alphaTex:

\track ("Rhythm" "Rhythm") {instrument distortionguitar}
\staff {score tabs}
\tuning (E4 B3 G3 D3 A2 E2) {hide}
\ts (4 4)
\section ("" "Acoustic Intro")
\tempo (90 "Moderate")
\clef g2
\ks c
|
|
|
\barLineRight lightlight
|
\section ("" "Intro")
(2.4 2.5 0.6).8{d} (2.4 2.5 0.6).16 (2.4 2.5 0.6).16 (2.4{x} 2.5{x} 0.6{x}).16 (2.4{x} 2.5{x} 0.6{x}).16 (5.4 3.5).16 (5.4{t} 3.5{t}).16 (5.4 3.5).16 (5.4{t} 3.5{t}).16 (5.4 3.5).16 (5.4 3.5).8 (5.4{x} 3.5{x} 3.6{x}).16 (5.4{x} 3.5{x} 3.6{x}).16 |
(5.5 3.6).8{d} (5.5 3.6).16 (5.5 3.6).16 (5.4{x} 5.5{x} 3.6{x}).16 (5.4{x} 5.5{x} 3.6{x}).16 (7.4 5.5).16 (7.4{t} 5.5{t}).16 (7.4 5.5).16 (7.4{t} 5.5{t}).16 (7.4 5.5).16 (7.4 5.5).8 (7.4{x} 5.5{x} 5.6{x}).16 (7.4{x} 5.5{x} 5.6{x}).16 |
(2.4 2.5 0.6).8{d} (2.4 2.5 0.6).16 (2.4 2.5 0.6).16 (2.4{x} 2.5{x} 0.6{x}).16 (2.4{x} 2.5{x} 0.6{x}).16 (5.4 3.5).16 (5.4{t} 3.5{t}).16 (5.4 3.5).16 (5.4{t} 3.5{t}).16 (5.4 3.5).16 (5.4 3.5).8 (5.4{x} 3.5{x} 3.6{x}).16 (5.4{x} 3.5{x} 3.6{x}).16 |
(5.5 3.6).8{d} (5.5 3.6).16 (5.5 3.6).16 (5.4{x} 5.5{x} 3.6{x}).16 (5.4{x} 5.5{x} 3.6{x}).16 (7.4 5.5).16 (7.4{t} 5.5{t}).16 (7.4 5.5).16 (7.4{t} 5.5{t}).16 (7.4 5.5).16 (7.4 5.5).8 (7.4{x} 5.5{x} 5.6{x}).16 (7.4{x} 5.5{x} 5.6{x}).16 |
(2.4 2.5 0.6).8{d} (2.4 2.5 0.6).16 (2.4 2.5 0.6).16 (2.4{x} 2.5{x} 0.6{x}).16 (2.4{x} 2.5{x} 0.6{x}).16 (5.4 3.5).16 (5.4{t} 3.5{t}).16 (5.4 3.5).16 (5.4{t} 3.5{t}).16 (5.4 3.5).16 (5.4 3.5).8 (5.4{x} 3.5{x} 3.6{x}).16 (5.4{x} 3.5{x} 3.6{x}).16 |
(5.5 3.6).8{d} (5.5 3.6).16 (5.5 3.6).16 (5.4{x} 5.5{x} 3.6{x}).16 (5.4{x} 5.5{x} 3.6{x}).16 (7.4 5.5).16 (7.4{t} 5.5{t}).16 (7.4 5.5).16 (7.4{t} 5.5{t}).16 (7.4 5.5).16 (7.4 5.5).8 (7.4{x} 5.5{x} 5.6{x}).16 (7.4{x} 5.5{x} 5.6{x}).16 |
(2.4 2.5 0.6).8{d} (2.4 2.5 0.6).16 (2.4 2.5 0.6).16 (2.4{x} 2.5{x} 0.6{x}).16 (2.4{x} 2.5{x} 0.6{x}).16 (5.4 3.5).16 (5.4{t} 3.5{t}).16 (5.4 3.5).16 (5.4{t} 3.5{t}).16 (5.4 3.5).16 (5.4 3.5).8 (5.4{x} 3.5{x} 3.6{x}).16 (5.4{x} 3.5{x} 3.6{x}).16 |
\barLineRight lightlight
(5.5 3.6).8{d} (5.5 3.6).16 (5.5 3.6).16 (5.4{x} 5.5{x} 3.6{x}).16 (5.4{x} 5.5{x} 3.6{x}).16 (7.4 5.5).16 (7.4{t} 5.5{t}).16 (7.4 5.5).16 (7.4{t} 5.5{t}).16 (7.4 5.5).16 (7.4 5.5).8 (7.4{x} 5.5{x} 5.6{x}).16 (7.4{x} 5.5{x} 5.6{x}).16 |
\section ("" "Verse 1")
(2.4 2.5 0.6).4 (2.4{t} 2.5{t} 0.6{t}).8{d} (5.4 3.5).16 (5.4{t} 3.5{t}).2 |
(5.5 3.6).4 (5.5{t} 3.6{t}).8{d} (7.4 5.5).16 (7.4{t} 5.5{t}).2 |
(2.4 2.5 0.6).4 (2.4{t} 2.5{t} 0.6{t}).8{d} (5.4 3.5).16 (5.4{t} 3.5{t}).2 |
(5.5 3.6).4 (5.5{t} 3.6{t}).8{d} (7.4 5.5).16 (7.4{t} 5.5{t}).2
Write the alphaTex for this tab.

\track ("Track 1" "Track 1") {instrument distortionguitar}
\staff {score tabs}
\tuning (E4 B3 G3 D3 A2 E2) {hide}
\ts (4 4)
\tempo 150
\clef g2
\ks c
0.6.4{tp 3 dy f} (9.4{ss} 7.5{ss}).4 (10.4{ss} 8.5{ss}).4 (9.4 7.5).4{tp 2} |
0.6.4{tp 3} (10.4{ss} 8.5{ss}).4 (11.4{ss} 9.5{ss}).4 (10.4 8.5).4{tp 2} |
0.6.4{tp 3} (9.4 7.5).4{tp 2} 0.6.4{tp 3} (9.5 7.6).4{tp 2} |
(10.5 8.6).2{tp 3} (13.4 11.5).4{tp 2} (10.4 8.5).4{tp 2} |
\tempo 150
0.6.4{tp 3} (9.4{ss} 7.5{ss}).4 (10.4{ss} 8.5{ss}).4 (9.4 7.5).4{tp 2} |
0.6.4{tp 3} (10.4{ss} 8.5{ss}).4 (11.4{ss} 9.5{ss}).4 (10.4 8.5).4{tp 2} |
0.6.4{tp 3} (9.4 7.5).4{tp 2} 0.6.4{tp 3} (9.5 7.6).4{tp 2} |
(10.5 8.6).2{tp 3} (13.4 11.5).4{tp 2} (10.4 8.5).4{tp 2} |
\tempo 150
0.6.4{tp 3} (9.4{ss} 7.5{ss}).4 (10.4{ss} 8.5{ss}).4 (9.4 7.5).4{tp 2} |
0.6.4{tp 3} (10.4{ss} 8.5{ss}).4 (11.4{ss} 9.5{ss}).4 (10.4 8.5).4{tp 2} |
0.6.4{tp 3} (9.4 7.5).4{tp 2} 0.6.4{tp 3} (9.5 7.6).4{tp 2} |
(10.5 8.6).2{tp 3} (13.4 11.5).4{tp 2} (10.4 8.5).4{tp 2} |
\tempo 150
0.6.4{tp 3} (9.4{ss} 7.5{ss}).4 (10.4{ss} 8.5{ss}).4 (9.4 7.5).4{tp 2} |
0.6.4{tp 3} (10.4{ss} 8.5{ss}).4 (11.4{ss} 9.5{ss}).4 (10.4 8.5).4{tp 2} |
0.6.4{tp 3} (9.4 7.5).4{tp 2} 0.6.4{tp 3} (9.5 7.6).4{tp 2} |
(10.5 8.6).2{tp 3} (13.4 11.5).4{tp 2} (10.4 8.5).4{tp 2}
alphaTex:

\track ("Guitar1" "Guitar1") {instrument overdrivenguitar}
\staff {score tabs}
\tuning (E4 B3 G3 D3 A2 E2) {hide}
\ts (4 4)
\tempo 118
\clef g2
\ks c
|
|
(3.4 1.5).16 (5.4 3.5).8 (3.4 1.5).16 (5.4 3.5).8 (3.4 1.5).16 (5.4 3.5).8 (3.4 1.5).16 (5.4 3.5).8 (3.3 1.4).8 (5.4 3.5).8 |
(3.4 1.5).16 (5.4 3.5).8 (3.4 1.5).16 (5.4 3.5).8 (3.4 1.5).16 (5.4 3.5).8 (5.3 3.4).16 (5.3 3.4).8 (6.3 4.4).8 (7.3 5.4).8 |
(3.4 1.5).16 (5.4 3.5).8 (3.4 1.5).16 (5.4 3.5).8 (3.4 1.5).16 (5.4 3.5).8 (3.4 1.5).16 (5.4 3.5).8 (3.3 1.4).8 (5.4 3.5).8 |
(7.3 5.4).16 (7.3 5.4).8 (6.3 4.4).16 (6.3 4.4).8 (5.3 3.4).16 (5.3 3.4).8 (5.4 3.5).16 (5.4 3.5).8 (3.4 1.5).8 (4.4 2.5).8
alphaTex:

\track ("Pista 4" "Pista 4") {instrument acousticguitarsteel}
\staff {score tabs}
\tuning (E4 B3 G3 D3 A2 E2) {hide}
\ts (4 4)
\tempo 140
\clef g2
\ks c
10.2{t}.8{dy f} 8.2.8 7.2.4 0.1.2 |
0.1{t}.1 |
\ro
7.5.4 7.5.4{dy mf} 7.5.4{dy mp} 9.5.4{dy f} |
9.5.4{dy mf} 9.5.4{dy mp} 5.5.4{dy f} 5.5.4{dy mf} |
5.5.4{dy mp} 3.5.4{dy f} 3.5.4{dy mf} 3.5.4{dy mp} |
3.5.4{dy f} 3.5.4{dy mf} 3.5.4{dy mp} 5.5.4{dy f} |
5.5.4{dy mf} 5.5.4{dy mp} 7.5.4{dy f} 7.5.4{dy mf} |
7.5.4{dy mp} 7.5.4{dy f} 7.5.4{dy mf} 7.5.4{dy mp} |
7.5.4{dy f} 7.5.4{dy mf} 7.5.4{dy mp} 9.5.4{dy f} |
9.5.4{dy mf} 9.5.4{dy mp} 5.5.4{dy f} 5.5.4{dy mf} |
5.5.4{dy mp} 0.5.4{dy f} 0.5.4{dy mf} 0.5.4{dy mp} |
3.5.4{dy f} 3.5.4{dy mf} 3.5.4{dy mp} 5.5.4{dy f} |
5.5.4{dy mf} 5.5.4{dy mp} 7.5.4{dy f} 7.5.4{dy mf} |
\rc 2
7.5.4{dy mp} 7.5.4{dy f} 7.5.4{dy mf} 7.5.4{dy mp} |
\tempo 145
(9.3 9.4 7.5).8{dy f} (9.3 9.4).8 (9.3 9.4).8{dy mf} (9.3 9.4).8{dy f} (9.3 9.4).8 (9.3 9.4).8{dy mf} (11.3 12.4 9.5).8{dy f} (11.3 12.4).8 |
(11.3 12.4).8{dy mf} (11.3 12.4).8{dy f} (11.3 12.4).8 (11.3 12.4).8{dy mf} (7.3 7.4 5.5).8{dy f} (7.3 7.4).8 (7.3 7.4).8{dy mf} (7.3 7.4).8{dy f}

* * * *

§ Work required
Count the lines above that contain the string "Intro", matching case exactly, and reply with only the number.

§ Result of the exercise
2